Öte yandan, 6183 sayılı Kanun’un “Kanundaki terimler” başlıklı 3. maddesinde, “tahsil edilemeyen amme alacağı” teriminin, amme borçlusunun bu Kanun hükümlerine göre yapılan mal varlığı araştırması sonucunda haczi kabil herhangi bir mal varlığının bulunmaması, haczedilen mal varlığının satılarak paraya çevrilmesine rağmen satış bedelinin amme alacağını karşılamaması gibi nedenlerle tahsil edilemeyen amme alacaklarını; “tahsil edilemeyeceği anlaşılan amme alacağı” teriminin, amme borçlusunun haczedilen mal varlığına bu Kanun hükümlerine göre biçilen değerlerin amme alacağını karşılayamayacağının veya hakkında iflas kararı verilen amme borçlusundan aranılan amme alacağının iflas masasından tahsil edilemeyeceğinin anlaşılması gibi nedenlerle tahsil dairelerince yürütülen takip muamelelerinin herhangi bir aşamasında amme borçlusundan tahsil edilemeyeceği ortaya çıkan amme alacaklarını ifade ettiği belirtilmiştir.
Yukarıda yer verilen yasal düzenlemelerin birlikte değerlendirilmesinden; şirket borçlarından dolayı kanuni temsilcilere başvurulabilmesi için öncelikle şirket adına kesinleştirilmesi ve usulüne uygun tüm takip yollarının tüketilmesine karşın, borcun şirketin malvarlığından kısmen ya da tamamen tahsil edilememesi veya edilemeyeceğinin ortaya konulması gerektiği sonucuna ulaşılmaktadır.

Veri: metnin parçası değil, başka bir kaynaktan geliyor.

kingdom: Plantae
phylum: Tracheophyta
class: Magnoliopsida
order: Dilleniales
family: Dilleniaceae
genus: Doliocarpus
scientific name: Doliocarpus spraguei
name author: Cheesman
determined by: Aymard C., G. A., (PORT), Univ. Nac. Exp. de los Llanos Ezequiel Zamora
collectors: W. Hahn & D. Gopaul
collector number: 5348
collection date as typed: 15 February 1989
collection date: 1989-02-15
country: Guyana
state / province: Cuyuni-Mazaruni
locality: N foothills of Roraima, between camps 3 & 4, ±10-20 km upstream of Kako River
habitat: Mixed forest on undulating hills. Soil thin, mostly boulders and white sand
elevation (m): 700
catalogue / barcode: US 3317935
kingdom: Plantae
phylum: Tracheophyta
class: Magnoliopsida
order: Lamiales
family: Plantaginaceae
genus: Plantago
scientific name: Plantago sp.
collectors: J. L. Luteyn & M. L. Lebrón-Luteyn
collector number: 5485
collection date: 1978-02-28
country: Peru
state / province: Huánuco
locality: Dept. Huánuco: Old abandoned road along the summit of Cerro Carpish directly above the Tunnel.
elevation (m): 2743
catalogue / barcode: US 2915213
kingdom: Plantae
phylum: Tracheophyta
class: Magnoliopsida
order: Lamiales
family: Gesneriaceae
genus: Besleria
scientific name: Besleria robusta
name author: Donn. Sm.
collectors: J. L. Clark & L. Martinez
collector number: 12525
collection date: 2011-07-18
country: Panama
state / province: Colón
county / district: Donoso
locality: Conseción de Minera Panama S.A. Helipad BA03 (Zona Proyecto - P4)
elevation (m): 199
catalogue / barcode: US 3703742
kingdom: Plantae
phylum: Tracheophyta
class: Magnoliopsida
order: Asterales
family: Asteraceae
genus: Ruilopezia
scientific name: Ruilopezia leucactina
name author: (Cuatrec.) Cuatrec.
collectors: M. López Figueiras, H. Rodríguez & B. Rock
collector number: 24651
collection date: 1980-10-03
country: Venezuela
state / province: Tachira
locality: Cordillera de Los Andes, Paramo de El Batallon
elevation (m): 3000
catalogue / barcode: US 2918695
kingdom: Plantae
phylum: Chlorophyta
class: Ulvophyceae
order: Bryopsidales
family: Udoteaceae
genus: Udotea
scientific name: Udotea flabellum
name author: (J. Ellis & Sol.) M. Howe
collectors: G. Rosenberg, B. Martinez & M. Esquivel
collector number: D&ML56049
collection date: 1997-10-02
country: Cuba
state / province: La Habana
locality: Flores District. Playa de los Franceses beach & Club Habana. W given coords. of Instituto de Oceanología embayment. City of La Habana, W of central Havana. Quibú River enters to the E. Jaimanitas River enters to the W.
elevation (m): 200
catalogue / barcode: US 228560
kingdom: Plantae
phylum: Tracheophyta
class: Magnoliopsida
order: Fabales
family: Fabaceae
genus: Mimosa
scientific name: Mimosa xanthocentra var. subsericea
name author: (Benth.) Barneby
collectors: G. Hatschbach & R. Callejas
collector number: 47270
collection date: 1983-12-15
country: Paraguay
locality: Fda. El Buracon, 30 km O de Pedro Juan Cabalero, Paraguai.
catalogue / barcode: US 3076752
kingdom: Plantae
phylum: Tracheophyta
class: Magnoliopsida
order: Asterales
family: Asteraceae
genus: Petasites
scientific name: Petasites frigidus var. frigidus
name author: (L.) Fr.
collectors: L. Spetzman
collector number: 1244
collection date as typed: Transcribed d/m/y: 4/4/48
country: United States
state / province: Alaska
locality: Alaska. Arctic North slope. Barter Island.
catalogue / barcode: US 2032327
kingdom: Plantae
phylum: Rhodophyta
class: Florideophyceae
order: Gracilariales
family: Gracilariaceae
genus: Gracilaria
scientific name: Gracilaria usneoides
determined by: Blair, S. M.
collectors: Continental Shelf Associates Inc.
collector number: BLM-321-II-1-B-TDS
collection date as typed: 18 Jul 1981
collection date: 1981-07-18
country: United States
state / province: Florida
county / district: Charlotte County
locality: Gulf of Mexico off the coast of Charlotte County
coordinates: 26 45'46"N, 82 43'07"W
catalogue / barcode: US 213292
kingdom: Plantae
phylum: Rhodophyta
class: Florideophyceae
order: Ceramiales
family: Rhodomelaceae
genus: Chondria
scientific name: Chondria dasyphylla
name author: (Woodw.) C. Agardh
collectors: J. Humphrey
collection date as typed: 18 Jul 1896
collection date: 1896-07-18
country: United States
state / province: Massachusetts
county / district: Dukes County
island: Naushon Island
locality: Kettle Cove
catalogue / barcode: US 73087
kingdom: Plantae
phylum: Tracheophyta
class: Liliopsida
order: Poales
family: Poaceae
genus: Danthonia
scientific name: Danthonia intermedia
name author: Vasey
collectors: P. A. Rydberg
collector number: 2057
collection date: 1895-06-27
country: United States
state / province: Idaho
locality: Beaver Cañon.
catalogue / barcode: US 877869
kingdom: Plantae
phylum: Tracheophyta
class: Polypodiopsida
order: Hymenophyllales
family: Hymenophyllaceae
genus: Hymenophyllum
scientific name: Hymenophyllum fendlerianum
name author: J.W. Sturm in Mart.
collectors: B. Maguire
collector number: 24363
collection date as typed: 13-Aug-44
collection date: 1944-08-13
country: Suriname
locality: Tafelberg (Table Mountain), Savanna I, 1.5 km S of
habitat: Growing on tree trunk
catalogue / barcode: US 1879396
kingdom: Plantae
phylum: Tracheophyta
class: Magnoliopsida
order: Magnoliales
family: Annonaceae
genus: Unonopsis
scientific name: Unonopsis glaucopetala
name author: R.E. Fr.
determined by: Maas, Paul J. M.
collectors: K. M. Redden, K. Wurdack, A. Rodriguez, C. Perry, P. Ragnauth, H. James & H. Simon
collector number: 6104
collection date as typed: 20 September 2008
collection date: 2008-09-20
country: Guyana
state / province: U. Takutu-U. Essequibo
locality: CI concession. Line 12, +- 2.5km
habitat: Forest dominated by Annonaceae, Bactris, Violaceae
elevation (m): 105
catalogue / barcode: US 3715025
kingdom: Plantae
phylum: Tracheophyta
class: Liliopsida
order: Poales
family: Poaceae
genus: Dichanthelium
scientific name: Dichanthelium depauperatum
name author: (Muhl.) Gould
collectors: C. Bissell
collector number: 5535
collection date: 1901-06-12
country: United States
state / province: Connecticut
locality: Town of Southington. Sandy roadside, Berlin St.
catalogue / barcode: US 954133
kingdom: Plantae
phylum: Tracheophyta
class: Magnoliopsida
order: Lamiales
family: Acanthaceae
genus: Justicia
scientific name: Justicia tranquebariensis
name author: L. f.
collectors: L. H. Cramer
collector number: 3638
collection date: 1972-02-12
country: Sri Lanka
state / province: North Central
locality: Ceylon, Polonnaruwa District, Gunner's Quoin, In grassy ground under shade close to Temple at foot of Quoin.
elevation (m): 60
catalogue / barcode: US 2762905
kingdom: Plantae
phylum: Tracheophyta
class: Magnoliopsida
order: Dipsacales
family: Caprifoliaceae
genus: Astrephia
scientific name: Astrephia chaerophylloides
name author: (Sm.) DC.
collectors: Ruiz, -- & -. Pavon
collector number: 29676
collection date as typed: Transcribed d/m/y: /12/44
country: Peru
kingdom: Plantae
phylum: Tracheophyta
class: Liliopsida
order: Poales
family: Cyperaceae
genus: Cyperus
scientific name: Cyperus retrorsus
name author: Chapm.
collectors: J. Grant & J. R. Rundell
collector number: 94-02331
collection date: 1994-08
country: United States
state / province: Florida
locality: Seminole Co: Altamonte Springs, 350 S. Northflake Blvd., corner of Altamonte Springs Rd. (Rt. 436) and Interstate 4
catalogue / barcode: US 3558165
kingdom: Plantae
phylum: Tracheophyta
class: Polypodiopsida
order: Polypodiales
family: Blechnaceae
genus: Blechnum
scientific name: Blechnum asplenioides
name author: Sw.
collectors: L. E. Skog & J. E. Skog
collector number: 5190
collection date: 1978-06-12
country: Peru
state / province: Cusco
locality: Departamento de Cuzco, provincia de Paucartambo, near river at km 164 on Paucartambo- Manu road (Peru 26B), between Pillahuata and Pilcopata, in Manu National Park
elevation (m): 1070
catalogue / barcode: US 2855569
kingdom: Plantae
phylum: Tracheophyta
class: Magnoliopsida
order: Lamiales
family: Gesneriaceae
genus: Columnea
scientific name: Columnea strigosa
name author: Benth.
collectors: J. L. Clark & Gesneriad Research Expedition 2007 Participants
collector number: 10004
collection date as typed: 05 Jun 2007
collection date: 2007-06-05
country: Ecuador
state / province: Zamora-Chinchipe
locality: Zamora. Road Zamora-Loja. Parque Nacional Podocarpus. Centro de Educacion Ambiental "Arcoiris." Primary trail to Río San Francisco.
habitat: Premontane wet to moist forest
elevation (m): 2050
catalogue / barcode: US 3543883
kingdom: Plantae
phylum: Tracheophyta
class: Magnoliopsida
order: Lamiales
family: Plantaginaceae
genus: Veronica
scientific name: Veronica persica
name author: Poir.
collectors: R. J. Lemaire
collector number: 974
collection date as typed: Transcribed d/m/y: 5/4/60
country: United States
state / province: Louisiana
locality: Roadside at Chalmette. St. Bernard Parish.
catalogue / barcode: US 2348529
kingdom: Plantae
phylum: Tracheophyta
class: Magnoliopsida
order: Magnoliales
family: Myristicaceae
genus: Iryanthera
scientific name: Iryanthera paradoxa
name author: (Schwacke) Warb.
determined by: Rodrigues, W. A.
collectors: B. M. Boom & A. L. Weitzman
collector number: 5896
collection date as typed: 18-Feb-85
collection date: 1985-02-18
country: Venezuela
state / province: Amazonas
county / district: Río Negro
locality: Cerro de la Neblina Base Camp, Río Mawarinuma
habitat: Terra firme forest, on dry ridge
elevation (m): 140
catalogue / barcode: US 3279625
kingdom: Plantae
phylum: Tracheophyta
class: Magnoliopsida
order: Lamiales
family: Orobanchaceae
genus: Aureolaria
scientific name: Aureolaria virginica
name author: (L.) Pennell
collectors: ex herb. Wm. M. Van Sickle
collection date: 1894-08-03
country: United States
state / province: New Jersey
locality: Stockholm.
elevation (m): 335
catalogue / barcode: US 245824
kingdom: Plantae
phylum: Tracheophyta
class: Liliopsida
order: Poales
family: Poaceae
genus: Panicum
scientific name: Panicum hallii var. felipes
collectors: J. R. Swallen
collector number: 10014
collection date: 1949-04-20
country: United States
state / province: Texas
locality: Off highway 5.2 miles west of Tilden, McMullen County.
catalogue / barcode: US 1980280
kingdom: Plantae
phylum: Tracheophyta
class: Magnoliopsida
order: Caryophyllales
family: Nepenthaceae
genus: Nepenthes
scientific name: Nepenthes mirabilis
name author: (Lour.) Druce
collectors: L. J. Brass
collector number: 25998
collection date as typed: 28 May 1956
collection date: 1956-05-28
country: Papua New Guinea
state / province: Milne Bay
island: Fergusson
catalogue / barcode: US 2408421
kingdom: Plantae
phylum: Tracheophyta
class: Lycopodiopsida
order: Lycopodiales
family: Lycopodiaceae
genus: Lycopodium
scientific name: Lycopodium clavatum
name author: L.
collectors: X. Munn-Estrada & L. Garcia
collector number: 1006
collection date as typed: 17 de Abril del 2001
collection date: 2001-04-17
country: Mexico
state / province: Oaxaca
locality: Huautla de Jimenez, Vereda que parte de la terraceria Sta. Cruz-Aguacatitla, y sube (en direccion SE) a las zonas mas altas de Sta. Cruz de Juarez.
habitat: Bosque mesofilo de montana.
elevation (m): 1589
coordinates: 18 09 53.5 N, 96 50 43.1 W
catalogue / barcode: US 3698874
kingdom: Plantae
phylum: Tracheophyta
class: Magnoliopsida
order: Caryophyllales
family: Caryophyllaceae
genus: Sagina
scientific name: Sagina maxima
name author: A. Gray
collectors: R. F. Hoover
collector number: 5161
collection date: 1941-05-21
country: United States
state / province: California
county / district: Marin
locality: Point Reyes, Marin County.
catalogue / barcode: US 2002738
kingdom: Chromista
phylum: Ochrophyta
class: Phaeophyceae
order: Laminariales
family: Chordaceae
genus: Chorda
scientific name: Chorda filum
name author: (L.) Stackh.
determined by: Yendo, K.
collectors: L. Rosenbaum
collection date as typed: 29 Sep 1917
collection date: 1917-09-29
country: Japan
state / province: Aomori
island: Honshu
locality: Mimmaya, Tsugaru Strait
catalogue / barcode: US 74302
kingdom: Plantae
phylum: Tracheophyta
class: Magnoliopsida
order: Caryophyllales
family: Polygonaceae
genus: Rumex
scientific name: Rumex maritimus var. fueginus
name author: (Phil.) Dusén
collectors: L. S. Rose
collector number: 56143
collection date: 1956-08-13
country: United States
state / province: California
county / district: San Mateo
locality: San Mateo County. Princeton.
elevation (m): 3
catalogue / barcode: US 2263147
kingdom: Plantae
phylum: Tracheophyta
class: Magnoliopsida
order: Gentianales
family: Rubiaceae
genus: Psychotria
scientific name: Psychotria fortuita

Dava dosyasının incelenmesinden, davacı adına 09/02/2016 tarihinde düzenlenen ödeme emrinden sonra 16/02/2016 tarihinde asıl borçlu şirketin davalı idareye olan 20.399.408,62 TL tutarındaki vergi borçlarından dolayı, … ruhsat nolu özel hastane açılış ruhsatı ile … tarih … sayılı özel hastane faaliyet izin belgelerine haciz konulduğu ve bu ruhsat ile faaliyet izin belgesinin paraya çevrilebilir bir değer olduğu dikkate alındığında, asıl borçlu şirket hakkında malvarlığı araştırmasının yeterince yapılıp yapılmadığı, amme alacağının asıl amme borçlusundan tamamen veya kısmen tahsilinin mümkün olup olmadığı, ayrıca davacının ilgili dönemde kanuni temsilcilik sıfatına haiz bulunup bulunmadığı yönlerinden değerlendirilme yapılmak suretiyle yeniden bir karar verilmesi gerekmektedir.

KARAR SONUCU :
Açıklanan nedenlerle;
1. Temyiz isteminin kabulüne,
2. Temyize konu … Bölge İdare Mahkemesi … Vergi Dava Dairesinin … tarih ve E:…, K:… sayılı kararının BOZULMASINA,
3. Yeniden bir karar verilmek üzere dosyanın Vergi Dava Dairesine gönderilmesine, 28/03/2023 tarihinde oybirliğiyle karar verildi.